Если в романе автор-писатель может и не говорить о самом себе, хотя и не может полностью исключить себя из круга (или жизненного мира) своих героев, то автор теоретико-философского труда прямо себя в нем манифестирует; М.М. Бахтин в данном случае и герой, и автор; жизнь, видение и понимание жизни артикулированы в его творчестве. Эстетика художественного творчества выбрана М.М. Бахтиным в качестве почвы для его философской антропологии3, поскольку жизнь и искусство, бытие и творчество - автор и герой - оказываются «целокупно» связанными4; вне этой связи нет ответственности, нет «поступления», но зато обнаруживается «ложное алиби в бытии». В этом теоретическая и методологическая установка раннего М.М. Бахтина, из которой мы намерены исходить.

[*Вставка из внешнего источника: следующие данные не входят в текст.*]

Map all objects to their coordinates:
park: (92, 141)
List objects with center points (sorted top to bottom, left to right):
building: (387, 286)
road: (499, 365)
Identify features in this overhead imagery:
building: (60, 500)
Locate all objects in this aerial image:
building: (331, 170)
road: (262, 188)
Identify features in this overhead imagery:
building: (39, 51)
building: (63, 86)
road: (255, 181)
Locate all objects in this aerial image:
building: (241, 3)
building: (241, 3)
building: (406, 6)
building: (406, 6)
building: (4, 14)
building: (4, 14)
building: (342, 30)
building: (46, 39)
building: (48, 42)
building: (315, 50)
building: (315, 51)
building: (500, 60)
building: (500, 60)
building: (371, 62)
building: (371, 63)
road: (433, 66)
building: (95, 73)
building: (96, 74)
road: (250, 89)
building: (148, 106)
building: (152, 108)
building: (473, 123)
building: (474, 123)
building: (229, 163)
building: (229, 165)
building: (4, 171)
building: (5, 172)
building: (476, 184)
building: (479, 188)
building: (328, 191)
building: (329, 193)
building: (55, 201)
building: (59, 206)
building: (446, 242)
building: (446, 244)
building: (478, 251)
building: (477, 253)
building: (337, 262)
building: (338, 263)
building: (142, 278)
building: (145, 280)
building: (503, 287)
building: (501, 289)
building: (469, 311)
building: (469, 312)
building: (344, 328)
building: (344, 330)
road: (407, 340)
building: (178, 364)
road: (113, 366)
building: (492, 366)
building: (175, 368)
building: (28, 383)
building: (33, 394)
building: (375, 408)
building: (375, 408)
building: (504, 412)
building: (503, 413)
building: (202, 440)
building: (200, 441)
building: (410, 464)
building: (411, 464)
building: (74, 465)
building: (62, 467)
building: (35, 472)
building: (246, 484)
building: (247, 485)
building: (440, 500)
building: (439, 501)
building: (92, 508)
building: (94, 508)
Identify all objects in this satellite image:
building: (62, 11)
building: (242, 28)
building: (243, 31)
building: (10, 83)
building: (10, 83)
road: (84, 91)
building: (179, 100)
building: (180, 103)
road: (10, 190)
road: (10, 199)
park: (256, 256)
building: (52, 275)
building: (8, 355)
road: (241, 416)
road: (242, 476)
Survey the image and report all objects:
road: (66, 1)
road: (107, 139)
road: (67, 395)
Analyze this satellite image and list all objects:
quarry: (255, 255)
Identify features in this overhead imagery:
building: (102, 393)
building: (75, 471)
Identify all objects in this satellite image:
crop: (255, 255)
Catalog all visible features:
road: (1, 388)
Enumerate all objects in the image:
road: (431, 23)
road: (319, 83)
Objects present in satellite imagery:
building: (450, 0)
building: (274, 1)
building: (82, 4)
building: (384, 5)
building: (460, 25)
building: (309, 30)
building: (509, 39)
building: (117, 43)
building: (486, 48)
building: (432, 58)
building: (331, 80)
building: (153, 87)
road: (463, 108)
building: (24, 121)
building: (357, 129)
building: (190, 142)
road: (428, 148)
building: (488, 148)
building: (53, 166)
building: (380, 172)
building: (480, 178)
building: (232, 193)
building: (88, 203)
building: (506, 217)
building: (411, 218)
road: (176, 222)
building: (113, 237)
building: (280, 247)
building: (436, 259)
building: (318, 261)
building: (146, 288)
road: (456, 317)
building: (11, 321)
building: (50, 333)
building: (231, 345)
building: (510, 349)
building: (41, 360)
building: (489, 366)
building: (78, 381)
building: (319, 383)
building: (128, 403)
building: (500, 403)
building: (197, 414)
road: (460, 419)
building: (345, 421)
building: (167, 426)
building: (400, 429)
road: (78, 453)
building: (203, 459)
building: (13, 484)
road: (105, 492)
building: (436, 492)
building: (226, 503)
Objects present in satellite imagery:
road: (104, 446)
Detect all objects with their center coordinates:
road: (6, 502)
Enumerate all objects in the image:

'Согласно авторитетному бахтиноведу С.Г. Бочарову, сам М.М. Бахтин сформулировал значение данных работ следующим образом: «Это моя философская антропология» [3, с. 351].

2Особенность М.М. Бахтина как ученого - сочетание человеческой скромности и ответственности философа. Поэтому в цикле «Архитектоника ответственности» нет деклараций от первого лица, но есть практическое, в каждом положении и слове, выражение автора и его философии. Приведем одну из крайне немногочисленных автохарактеристик М.М. Бахтина (из бесед с В.Д. Дувакиным): «Я философ. Я мыслитель. ...в Петрограде <...> философское [отделение] одно не давало <...> профессии. <...> Я считаю, что правильно. Ведь кто такой, в конце концов, философ?.» [5, с. 42].

3Изначальные мотивы и эволюция философской антропологии М.М. Бахтина, помимо указанных исследователей, были рассмотрены также В.Л. Махлиным [8, с. 15-63], Н.И. Николаевым [9, с. 32-34], Г.С. Морсоном, К. Эмерсон [10, с. 72-97], К. Хиршкопом [11, с. 57-60], А.А. Сычевым [12, с. 121-129], В.А. Коневым, В.Н. Ивановой [13, с. 35-49] и др.

4Что отмечено М.М. Бахтиным в первой его известной заметке - «Искусство и ответственность» [14].

Исходная теоретическая проблема

Ключом к пониманию наследия невельско-витебского периода является анализ описания (фактически лабораторно-экспериментального порядка) процедур вненаходимости - как они были реализованы М.М. Бахтиным «в себе и на себе». Вытекающее отсюда центральное положение настоящего исследования можно свести к следующему: существуют определенные антропологические (происходящие из природы человеческих способностей), экзистенциально-феноменологические и теоретико-познавательные предпосылки, делающие возможным появление самой позиции автора. Этими способностями в той либо иной степени обладает каждый человек; экзистенциальная возможность стать автором собственного бытия присуща каждому человеку как его антропологически заданное «шасси».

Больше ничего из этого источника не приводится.